● **本文**
"""

基調講演「Overview of The Modern Data Stack / モダンデータスタック概論」

出典:廣瀬智史氏(satoshihirose)、Overview of The Modern Data Stack / モダンデータスタック概論」、https://speakerdeck.com/satoshihirose/modandetasutatukugai-lunより

廣瀬 智史 氏
Senior Customer Reliability Engineer, Treasure Data

モダンデータスタックについて、その概要と特に話題に上がるトピックについて紹介します。

はじめに、Modern Data Stackの概要についてお話ししていただきました。

Modern Data Stackとは何か

出典:Data Engineering Study#14 「Modern Data Stack特集」、https://youtu.be/JRdlisQMuDYより

廣瀬 智史氏:「Modern Data Stackとは、「データ活用・管理領域における現代の環境に合うような設計の新しいサービスやソフトウェア」と言えます。Modern Data Stackの頭に「the」の冠詞がつくことが多く、近年の特定のムーブメントを指しています。

Modern Data Stackにはシステムの進化・ニーズの急増・データ活用領域の拡大におけるトレンドそのものの変化を指すバズワードという側面もあります。何をどこまでModern Data Stackに含めるかの共通の見解はありません。主観的には対象のソフトウェアは2010年代以降の5年から10年ぐらいに生まれたものを指すことが多いです。

Modern Data Stackという言葉は、各ベンダーによるマーケティングのための言葉として使われることが多く、言葉の定義にはそこまで深入りする必要はありません。ユーザーのニーズを捉えた新しいサービスやソフトウェア自体にフォーカスしていくことが重要です。」

Modern Data Stackは注目を集めている

出典:Data Engineering Study#14 「Modern Data Stack特集」、https://youtu.be/JRdlisQMuDYより

廣瀬 智史氏:「最新のModern Data Stackを確認したい場合や、どんな企業やサービスがModern Data Stackにカテゴライズされてされるのか等の深掘りを行いたい場合はこちらのサイトで確認することができます。

こちらはModern Data Stackを取り巻くマクロ環境の記事です。Modern Data Stackは注目を集めており、有望なデータ関連ソフトや企業ランキングまとめた記事です。 databricksを首位として様々な企業が掲載されています。

この記事によると、リスト中の50の企業だけで評価額が約13兆円、調達額が約1.5兆円となっています。直近まで投資の拡大の波によって順調に投資が増えており、今後はマクロ経済の変化が予想されるので、どれだけ評価額が進むのかに注目が必要です。」

以降は具体的にModern Data Stackに関連する内容をお話ししていただきました。

"""

● **課題一覧**
(a) 次の(i)〜(iii)は、モダンデータスタックの講演録の内容と合っていますか。(i) Modern Data Stackに何を含めるかについては共通の見解がある。(ii) 紹介された記事のランキングではdatabricksが首位である。(iii) リスト中の50の企業の調達額は約13兆円である。それぞれ「はい」か「いいえ」で答え、判断の決め手となる本文の語句を一字一句そのまま引用してください。
(b) モダンデータスタックの講演録の最後の文に続けて、その先を書き継いでください。
記録はここでは使いません。

● **記録データ**
"""

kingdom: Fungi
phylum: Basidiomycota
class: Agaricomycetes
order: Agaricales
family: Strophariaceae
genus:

"""

● **解答一覧**
(a)
(i) いいえ:「何をどこまでModern Data Stackに含めるかの共通の見解はありません。」
(ii) はい:「databricksを首位として様々な企業が掲載されています。」
(iii) いいえ:「リスト中の50の企業だけで評価額が約13兆円、調達額が約1.5兆円となっています。」

(b)
データ基盤のクラウド化とサービス化

出典:Data Engineering Study#14 「Modern Data Stack特集」、https://youtu.be/JRdlisQMuDYより

廣瀬 智史氏:「データ基盤のクラウド化とサービス化は近年の一番大きな変化だと思います。特にこの10年とか20年で分析基盤用のデータストレージシステムやDWHは発展・普及し続けています。

90年代頃からデータエンタープライズデータ(EDW)やData Cubesがありましたが、その流れとは別に2000年頃からHadoopが生まれて「ビッグデータ」というバズワードが流行りました。 また同時期に生まれたクラウドが徐々に普及して行く中で、クラウドに合わせた設計のDWHが生まれました。 代表例としてはRedShift・BigQuery・Snowflakeです。

データレークハウスに象徴されるように、両者が合流してどんどん競合して行く形になりました。そして昨今ではデータインフラのクラウド化やマネージドサービス化が進んで、Modern Data Stackと呼ばれるシステムが生まれてきました。」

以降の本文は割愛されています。